** 抜粋本文 **
* * * * * * *

説苑 / 說叢
天地之道:極則反,滿則損。五采曜眼有時而渝,茂木豐草有時而落。物有盛衰,安得自若。
新字:天地之道:極則反,満則損。五采曜眼有時而渝,茂木豊草有時而落。物有盛衰,安得自若。
書き下し
天地の道は、極まれば則ち反り、滿つれば則ち損ず。五采眼に曜くも時有りて渝り、茂木豐草も時有りて落つ。物に盛衰有り、安んぞ自若たるを得んや。
現代語訳
天地の道理は、物事が極まればかえって反転し、満ち足りればかえって損なわれる。目に輝く五色の彩りも時が経てば色あせ、生い茂る木々や豊かな草花も時が来れば散り落ちる。あらゆる物事には盛りと衰えがあり、どうして常に変わらぬままでいられようか。

* * * * * * *

保存済みの項目:
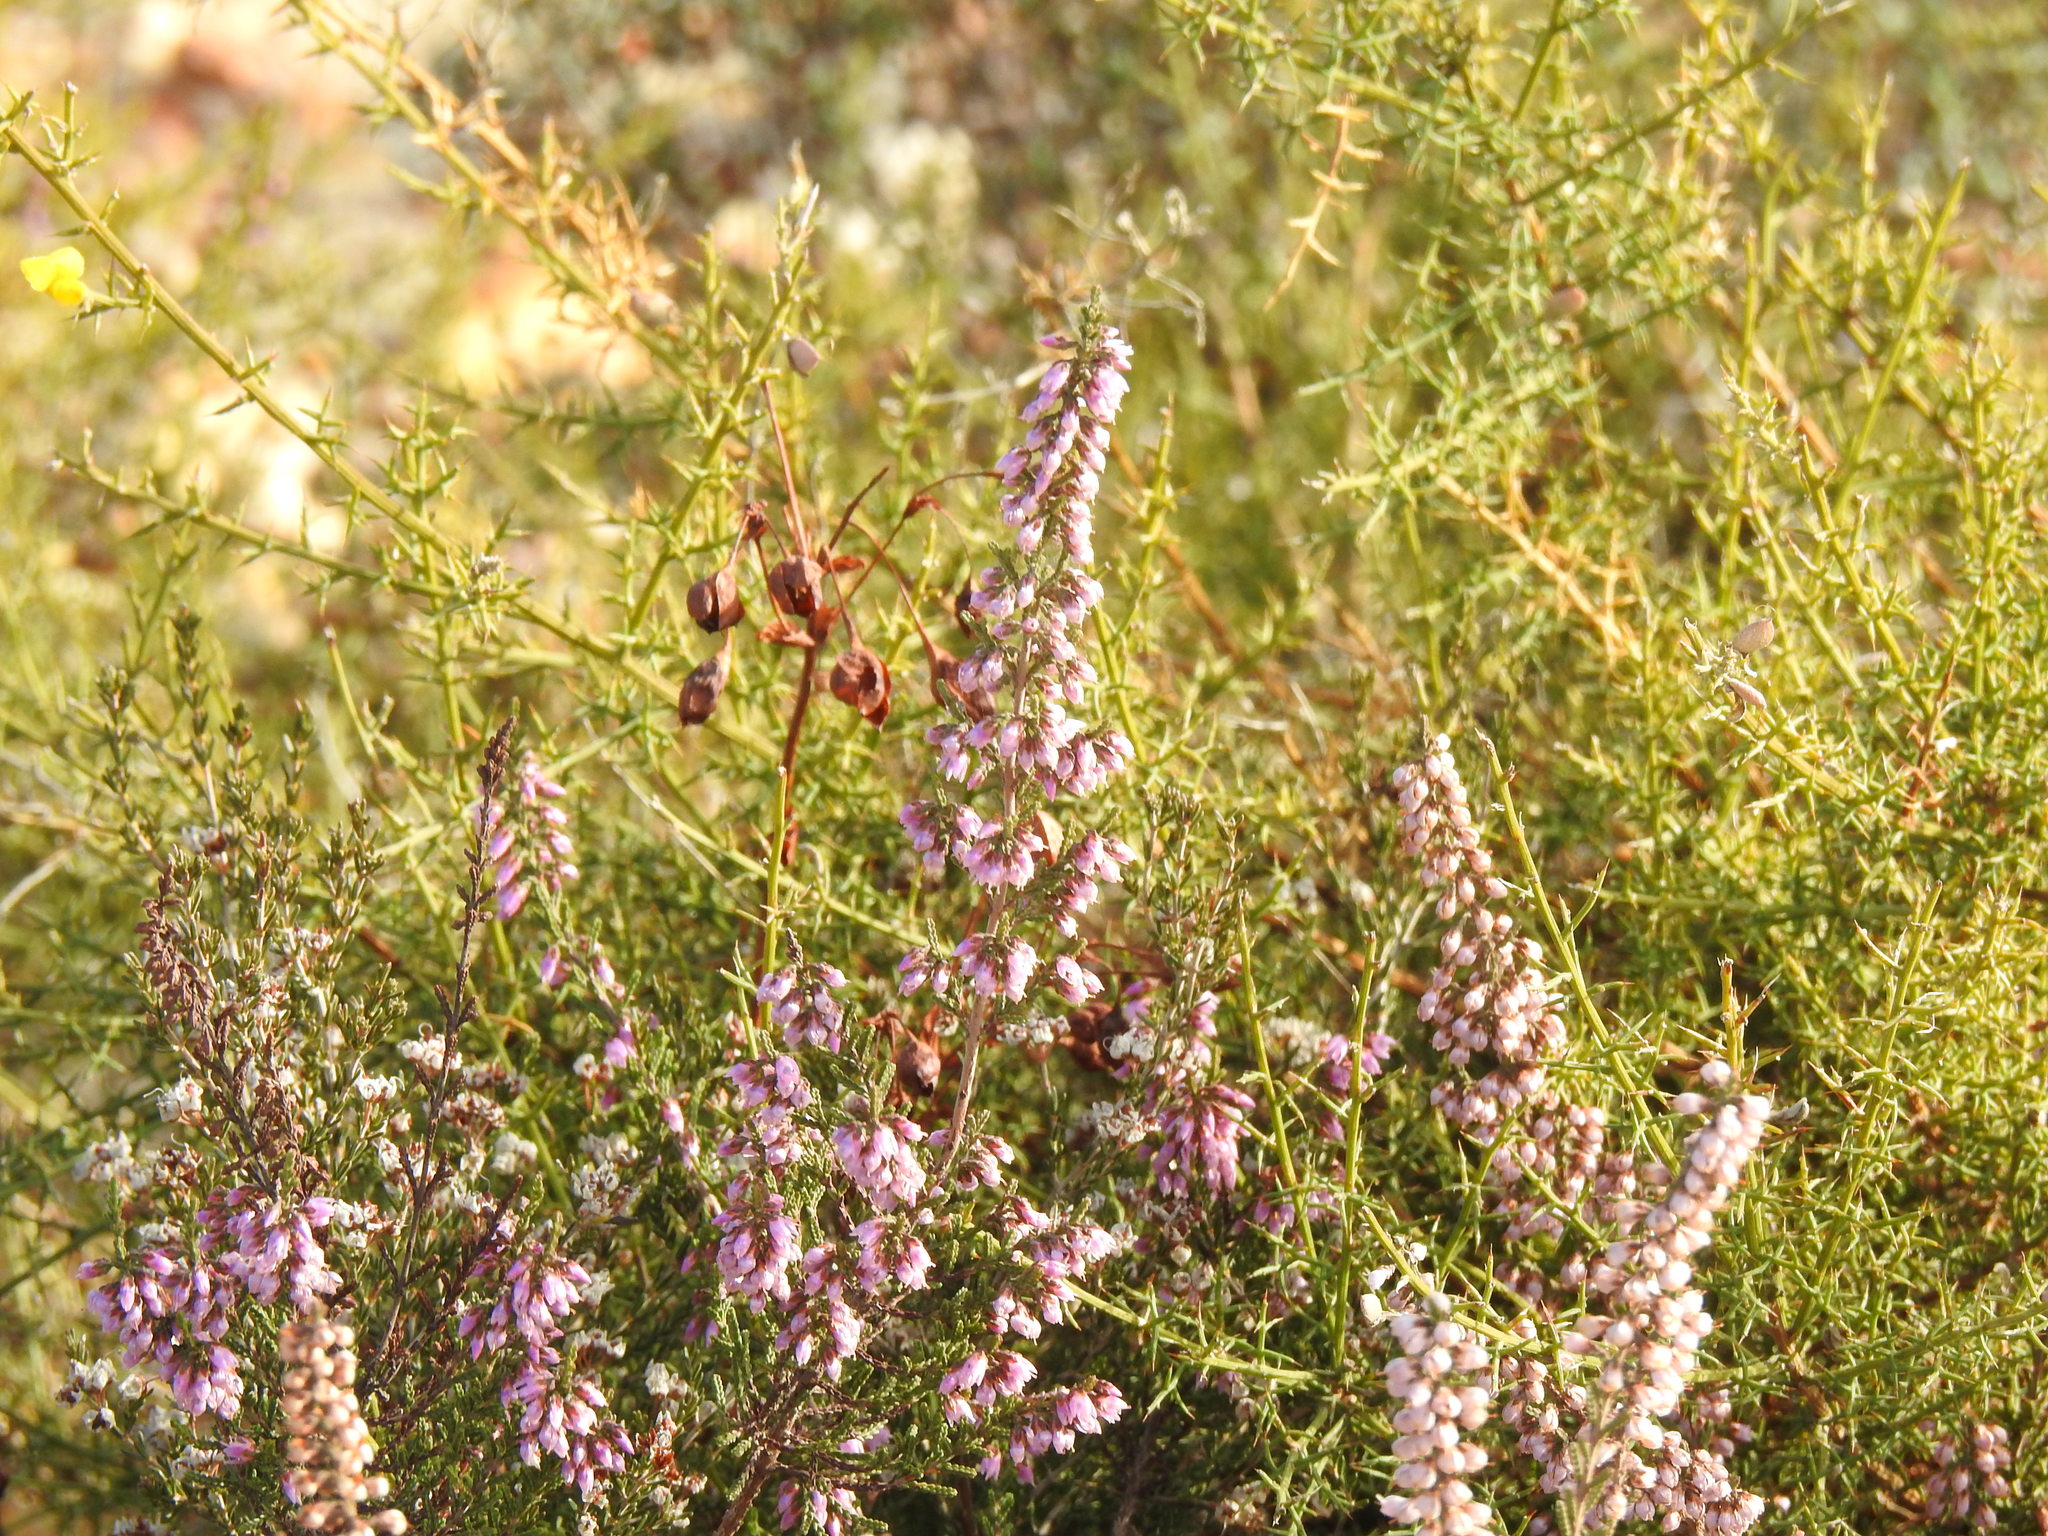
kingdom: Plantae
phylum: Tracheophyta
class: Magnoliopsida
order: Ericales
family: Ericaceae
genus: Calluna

* * * * * * *

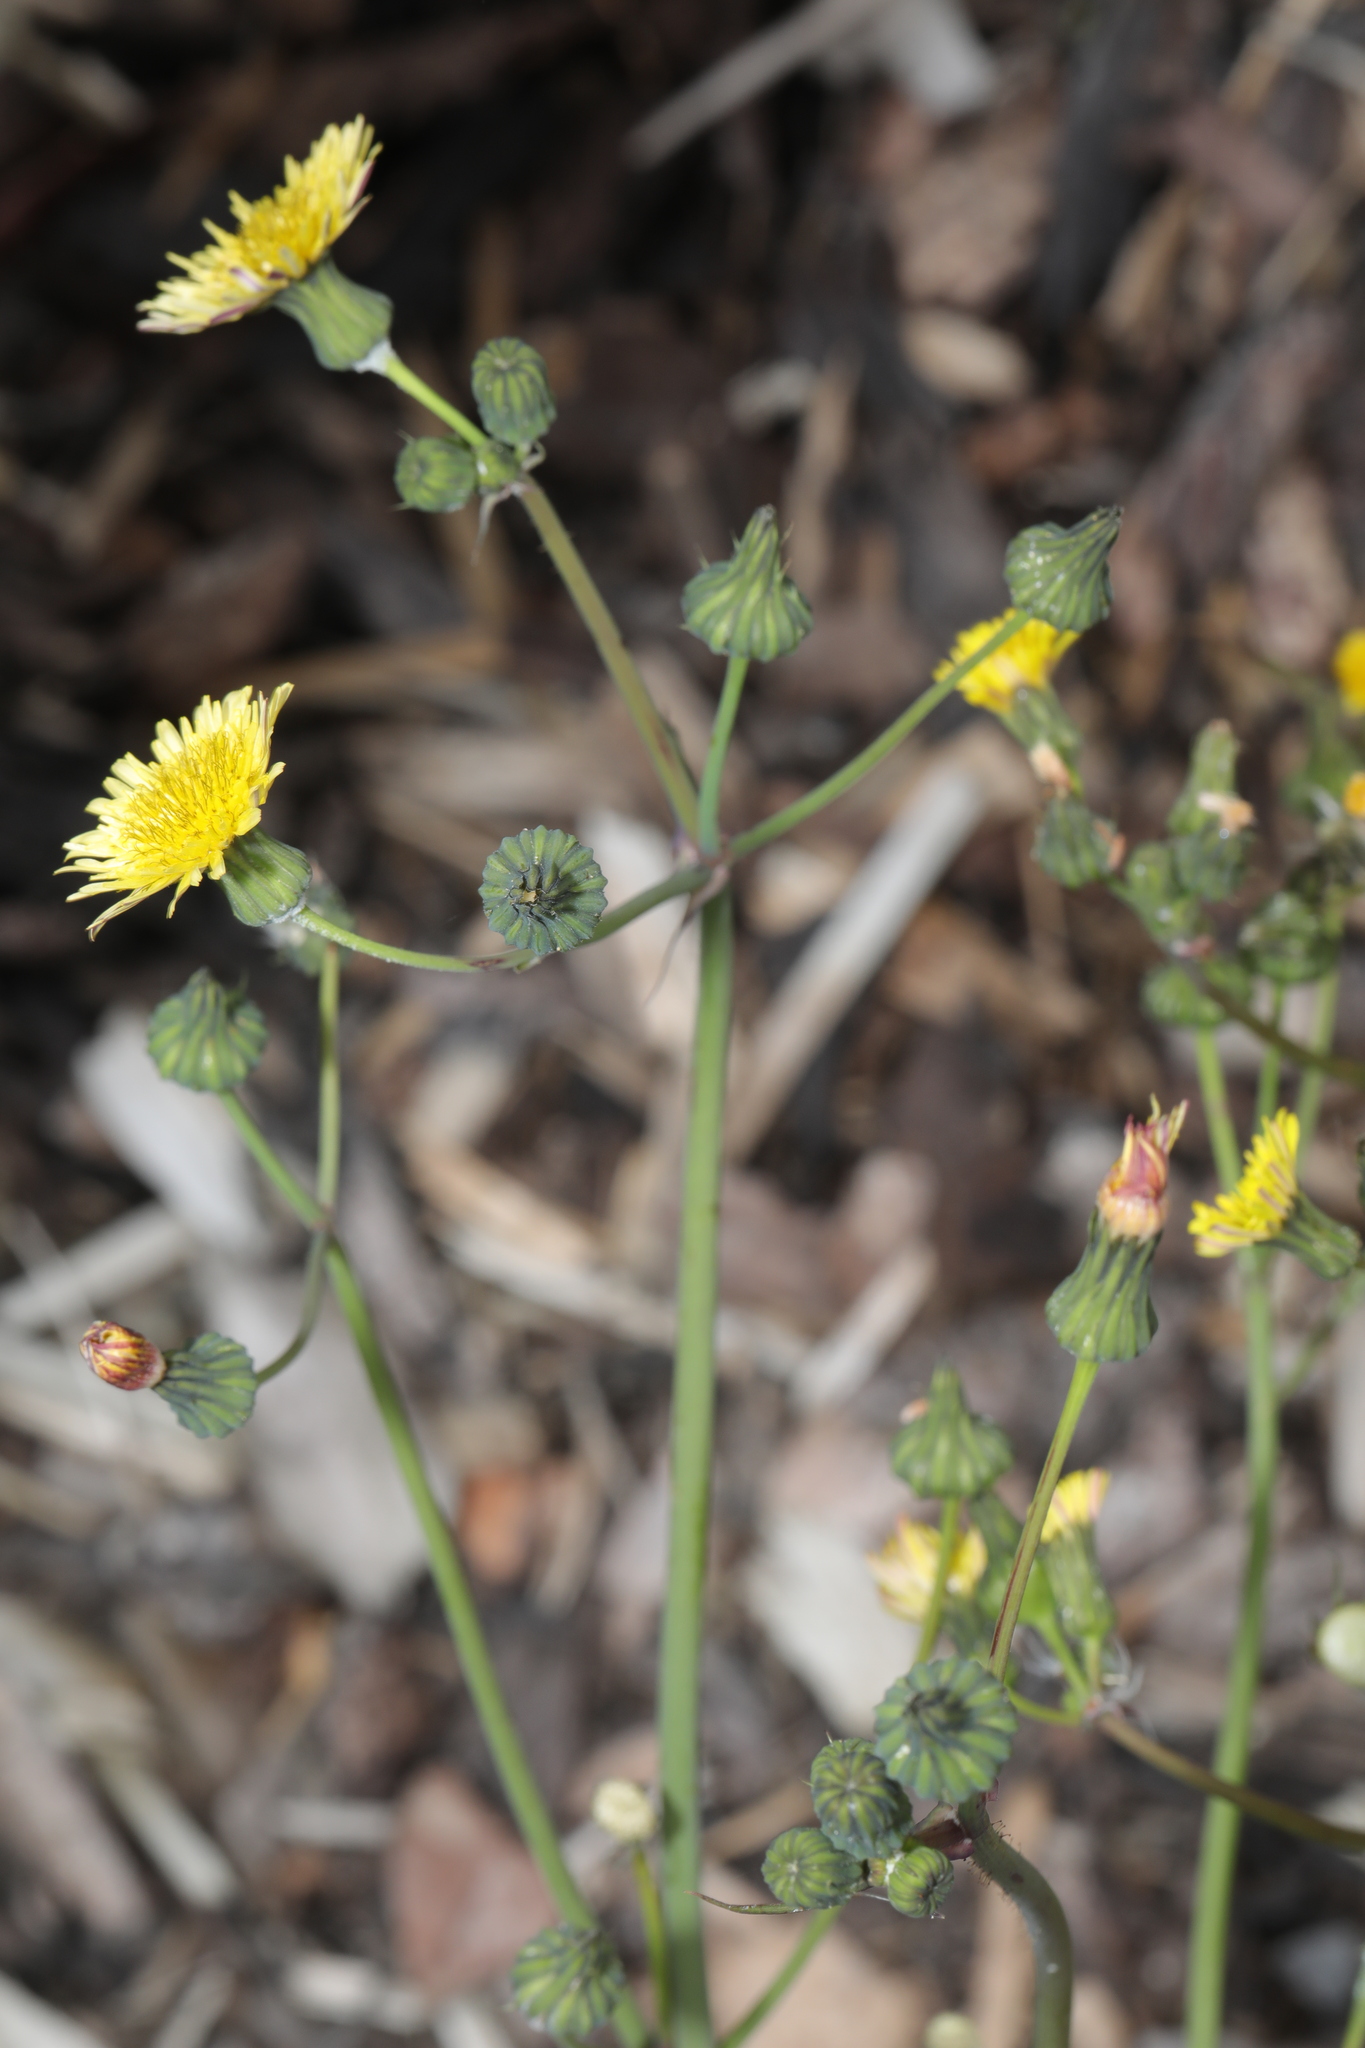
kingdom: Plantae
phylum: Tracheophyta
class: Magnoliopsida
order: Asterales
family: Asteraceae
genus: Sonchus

* * * * * * *

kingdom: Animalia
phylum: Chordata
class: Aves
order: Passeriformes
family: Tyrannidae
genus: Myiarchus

* * * * * * *

** 練習課題 **
• a. 本文の現代語訳のうち「天地の道理は、」で始まる段落を、主な内容を残したまま箇条書きに書き直してください。
• b. 盛衰の理を説く本文の続きを、最後の文の後から書き継いでください。
上の行は、ここでは一切使いません。

** 解答例 **
• a.
- 天地の道理では、物事は極まれば反転し、満ち足りれば損なわれる。
- 目に輝く五色の彩りも、時が経てば色あせる。
- 生い茂る木々や豊かな草花も、時が来れば散り落ちる。
- あらゆる物事には盛衰があり、常に変わらぬままではいられない。

• b.
解説
盛衰・栄枯という自然の摂理を、色彩の褪色や草木の凋落という具体的な情景で描き出す章である。「極まれば則ち反り、滿つれば則ち損ず」は、物事の頂点は同時に転落の始まりでもあるという、易経にも通じる循環的な世界観を端的に示している。この摂理を知る者は、自らが絶頂にあるときこそ驕らず、衰退の兆しに備える謙虚さを持つことができる。逆境にあるときも、この摂理を思い出せば、盛りが再び巡ってくることへの希望を持つこともできる、両面から励みとなる普遍的な教えである。